The hunger relief agency collects businesses' surplus food and distributes it to more than 570 local food pantries, soup kitchens and other organizations. About 300,000 Long Islanders -- one-third of them children -- depend on daily food relief, Dresner said.

She and other Island Harvest board members were joined at Tuesday's opening by Mets pitchers Tim Byrdak and Jeremy Hefner and left fielder Mike Baxter. The players' pregame work sorting food and packing delivery trucks was part of the Mets' season-long hunger relief initiative, "Feeding the Big Apple."

Lefthanded relief pitcher Byrdak, of Westbury, said helping a local organization makes such outreach doubly rewarding.

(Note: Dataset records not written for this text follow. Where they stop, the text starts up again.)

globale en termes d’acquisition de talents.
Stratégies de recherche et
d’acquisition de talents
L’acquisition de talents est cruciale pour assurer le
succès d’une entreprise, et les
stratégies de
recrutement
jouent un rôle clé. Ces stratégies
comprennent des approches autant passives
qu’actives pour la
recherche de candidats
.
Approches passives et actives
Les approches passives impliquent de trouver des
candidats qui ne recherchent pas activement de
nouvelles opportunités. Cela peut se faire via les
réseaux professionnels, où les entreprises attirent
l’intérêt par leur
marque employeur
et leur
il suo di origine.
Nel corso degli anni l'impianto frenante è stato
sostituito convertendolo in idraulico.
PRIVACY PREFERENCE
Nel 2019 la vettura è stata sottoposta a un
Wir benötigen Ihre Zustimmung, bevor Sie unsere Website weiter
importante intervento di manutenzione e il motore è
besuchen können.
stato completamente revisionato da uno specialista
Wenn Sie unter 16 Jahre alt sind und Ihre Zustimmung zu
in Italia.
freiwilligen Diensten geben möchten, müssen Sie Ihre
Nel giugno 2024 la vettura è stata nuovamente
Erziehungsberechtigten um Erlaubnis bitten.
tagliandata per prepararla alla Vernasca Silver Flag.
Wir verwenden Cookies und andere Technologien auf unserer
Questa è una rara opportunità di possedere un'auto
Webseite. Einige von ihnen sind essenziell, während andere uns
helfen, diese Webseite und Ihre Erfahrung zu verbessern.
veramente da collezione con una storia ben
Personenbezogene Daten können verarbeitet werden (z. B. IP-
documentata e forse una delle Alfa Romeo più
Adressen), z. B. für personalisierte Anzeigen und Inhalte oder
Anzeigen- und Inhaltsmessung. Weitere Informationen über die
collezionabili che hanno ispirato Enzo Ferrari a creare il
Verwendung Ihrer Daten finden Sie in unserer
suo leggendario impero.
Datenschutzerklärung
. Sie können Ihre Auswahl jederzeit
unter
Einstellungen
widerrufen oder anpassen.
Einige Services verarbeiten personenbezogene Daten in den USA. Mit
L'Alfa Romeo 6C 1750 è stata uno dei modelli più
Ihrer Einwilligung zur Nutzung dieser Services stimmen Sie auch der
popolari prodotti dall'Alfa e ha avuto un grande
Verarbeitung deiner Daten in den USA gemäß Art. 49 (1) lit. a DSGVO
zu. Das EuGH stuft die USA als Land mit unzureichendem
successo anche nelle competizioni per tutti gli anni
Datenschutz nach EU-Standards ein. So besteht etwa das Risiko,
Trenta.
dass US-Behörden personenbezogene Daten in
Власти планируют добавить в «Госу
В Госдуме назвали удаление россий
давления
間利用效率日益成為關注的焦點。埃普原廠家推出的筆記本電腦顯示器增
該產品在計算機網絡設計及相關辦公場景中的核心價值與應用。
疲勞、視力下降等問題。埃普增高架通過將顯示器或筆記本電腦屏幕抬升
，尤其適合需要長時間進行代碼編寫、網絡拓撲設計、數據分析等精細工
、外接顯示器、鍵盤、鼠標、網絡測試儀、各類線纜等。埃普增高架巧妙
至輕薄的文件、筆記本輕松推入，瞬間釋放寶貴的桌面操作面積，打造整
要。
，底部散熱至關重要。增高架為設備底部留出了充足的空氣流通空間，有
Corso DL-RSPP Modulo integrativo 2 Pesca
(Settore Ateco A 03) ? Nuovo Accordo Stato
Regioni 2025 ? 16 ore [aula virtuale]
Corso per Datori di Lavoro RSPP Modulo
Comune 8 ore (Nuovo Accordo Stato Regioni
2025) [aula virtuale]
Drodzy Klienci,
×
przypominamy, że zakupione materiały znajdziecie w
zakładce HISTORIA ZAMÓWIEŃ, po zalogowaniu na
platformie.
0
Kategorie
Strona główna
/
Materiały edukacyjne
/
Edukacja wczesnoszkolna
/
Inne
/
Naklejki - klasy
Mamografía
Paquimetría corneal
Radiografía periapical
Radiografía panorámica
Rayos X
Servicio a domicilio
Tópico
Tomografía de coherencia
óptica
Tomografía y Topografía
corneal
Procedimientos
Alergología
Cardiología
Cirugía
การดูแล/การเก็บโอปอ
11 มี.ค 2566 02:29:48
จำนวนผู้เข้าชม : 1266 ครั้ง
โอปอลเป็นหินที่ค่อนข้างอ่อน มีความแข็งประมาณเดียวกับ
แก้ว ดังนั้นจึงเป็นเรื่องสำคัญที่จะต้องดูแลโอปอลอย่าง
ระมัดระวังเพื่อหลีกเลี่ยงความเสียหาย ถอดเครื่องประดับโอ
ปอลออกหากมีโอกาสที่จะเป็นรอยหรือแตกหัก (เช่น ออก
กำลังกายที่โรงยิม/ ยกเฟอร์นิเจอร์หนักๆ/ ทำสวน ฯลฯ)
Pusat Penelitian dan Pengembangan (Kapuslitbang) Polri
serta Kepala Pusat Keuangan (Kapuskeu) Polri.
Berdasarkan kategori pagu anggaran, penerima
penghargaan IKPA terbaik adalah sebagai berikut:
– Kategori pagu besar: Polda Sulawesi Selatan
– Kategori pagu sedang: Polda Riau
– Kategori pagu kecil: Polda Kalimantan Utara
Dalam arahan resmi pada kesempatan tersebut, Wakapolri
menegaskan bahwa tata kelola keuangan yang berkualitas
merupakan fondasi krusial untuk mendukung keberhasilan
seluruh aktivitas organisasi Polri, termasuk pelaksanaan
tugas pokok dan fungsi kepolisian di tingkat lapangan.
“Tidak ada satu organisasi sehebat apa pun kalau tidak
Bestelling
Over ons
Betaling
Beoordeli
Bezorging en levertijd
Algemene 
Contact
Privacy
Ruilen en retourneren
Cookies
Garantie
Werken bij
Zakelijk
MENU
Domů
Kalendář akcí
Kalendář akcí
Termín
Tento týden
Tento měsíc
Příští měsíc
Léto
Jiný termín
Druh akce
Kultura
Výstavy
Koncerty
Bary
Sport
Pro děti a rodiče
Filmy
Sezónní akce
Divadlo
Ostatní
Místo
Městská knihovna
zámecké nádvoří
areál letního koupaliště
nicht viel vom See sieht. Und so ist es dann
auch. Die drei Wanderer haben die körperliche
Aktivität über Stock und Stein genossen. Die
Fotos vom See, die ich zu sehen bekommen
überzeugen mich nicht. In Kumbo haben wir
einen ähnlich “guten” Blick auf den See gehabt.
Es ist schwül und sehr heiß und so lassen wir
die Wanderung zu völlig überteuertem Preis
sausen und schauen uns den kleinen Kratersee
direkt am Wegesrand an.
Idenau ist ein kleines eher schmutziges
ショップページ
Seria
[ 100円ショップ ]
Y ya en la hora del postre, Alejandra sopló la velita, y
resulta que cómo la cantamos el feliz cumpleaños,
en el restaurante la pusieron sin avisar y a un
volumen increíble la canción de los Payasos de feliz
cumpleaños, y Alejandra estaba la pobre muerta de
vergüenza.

"Coming out and doing stuff in the community like this is what we're here to do," he said.

The Mets have partnered with Island Harvest for a decade, said Jill Knee, the team's director of community outreach. A food truck from Island Harvest or New York-based City Harvest accepts food donations outside each Friday homegame, she said.

The Hauppauge distribution center cost Island Harvest less than $12,000, Dressner said. But local trade unions and businesses stepped up to the plate with more than $350,000 of donated labor and services.

"They [Island Harvest] have always given whatever they can," said Karen Boorshtein, president of the Family Service League, a Huntington social-service organization. "This makes it more accessible."

After Tuesday's's grand opening, the Mets played catch in the warehouse with a donated can of corn. Baxter, a Whitestone, Queens, native, said organizations such as Island Harvest are the start of the solution to hunger.

"This is one of the best parts about playing in New York," said Baxter, 27. "It means a lot to me personally to go out and see the good that's being done in the neighborhood."